In this paper, published in Nature Nanotechnology, we demonstrate methodology to autonomously identify supramolecular polymers based on peptides. By allowing peptides to continuously reorganize their sequences, they will eventually form those polymers that are most suited to the environment at the expense of less favored structures. This methodology- dynamic peptide libraries, or DPL- is inspired by the principles of evolution, and allowed us to identify a range of heretofore unseen peptide-based materials with potential applications in drug delivery and cosmetics.
In collaboration with the Tuttle group and recently published in Soft Matter, Ivan has combined computational and experimental methodologies to gain understanding on hierarchical self-assembly of Fmoc-dipeptides showing the lateral aggregation of fibers to form twisted ribbons and elucidating the interactions involved on this process. This study shows how MD simulations combined with spectroscopic and microscopy results enable development of atomistic models which then can be used to gain understanding of Fmoc-dipeptides nano structures.
In this recent paper in new Cell Press journal Chem, which was the result of close collaboration with Matt Dalby, University of Glasgow, we describe the development of gels with tunable properties that mimic the nanofibrous structure and mechanical properties of biological tissue. These gels can be used to monitor stem cell differentiation and allow for the identification of molecules involved in differentiation.
In Jugal's latest paper latest paper published in ACS Nano, in collaboration with Prof. Matthew J. Dalby's research group in University of Glasgow, we have used emerging rules of managing cell adhesion to prolong mesenchymal stem cell cultures by fabricating controllable nanoscale cell interfaces using immobilised peptides on a 2D surface, that may be enzymatically triggered to change their function. The surfaces can be altered at will to tip adhesion/cytoskeletal balance and initiate differentiation, hence better informing biological mechanisms of stem cell growth. This development of technology that is able to dynamically navigate small differences in cell adhesion is critical in the race to provide regenerative strategies using stem cells.

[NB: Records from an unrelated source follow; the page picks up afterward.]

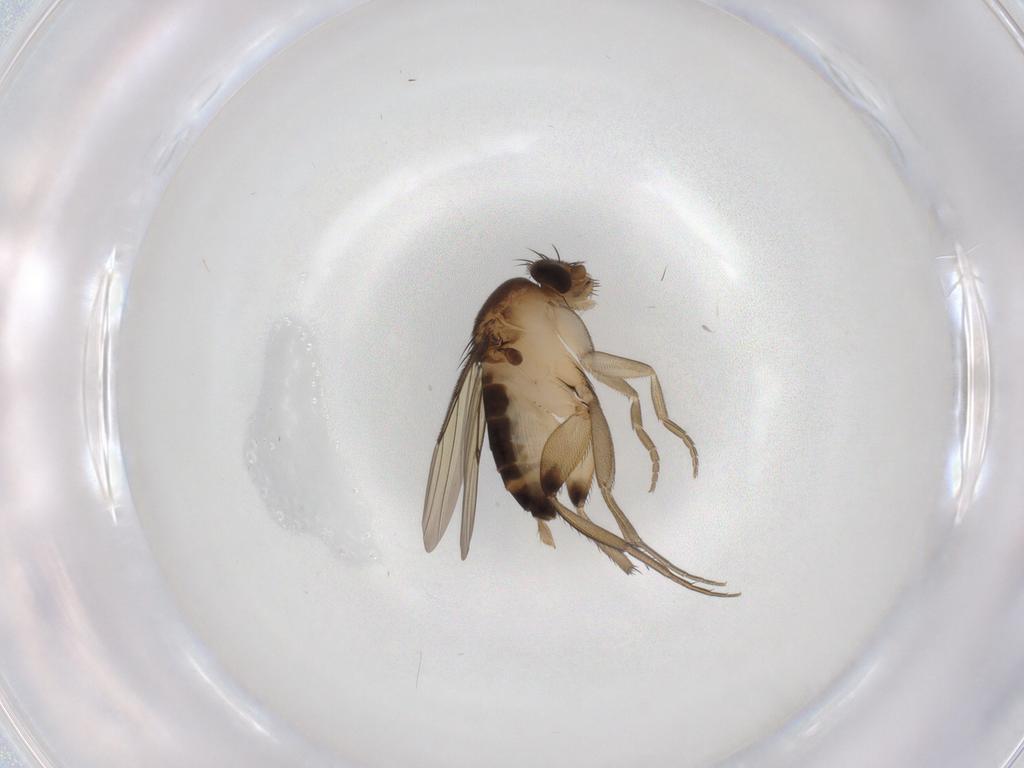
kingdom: Animalia
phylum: Arthropoda
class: Insecta
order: Diptera
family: Phoridae
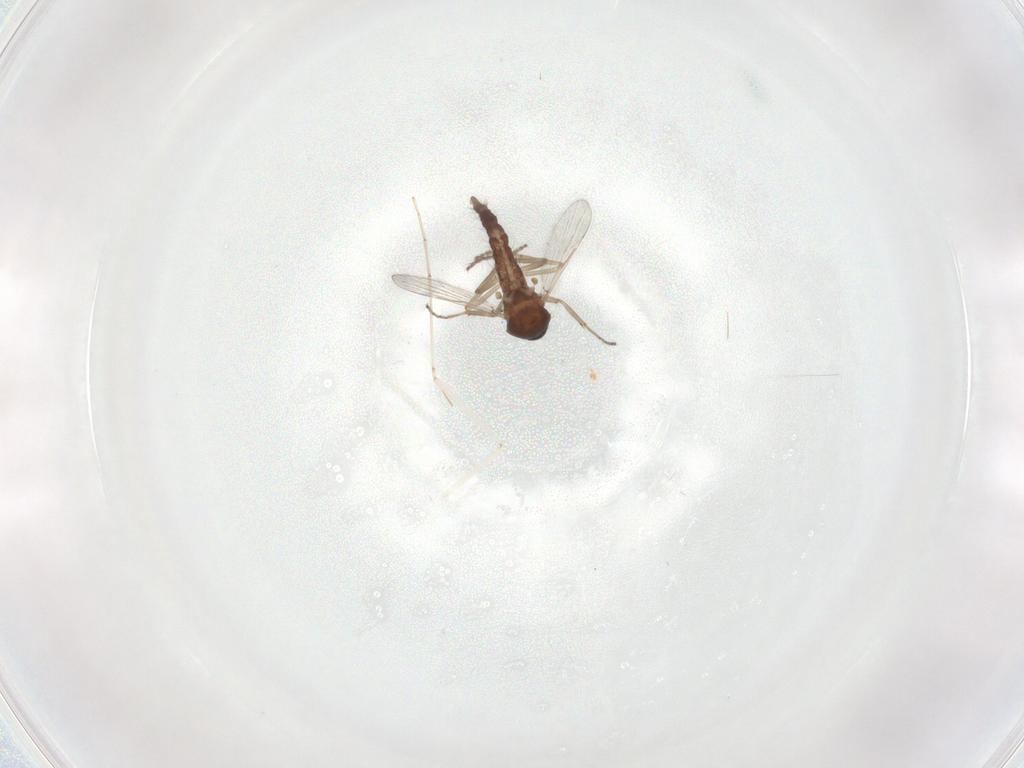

Daniela's latest paper in Biomaterials, in collaboration with the Beatson Cancer Research Institute (UK) shows peptide nanoparticles that change their shape when exposed to endogenous enzymes which are overexpressed in cancer. The morphology transition from spherical nano carrier to immobile nano fibers at the tumor site allows for localized delivery of anticancer drugs, which halts tumor growth. Thus, a pathological hallmark of metastasis (enzyme overexpression) can be exploited to guide therapeutic targeting, tuning a negative prognostic indicator into a therapeutic response.
Front cover image of our recently discovered tripeptide emulsifiers. In this paper, we describe a new way to create emulsions with tunable properties, based on very simple biological molecules, as published in the journal Advanced Materials. In collaboration with Tell Tuttle's lab, we used a combination of experiments and simulations to show that dramatically variable oil-in-water emulsions may be produced from tripeptides.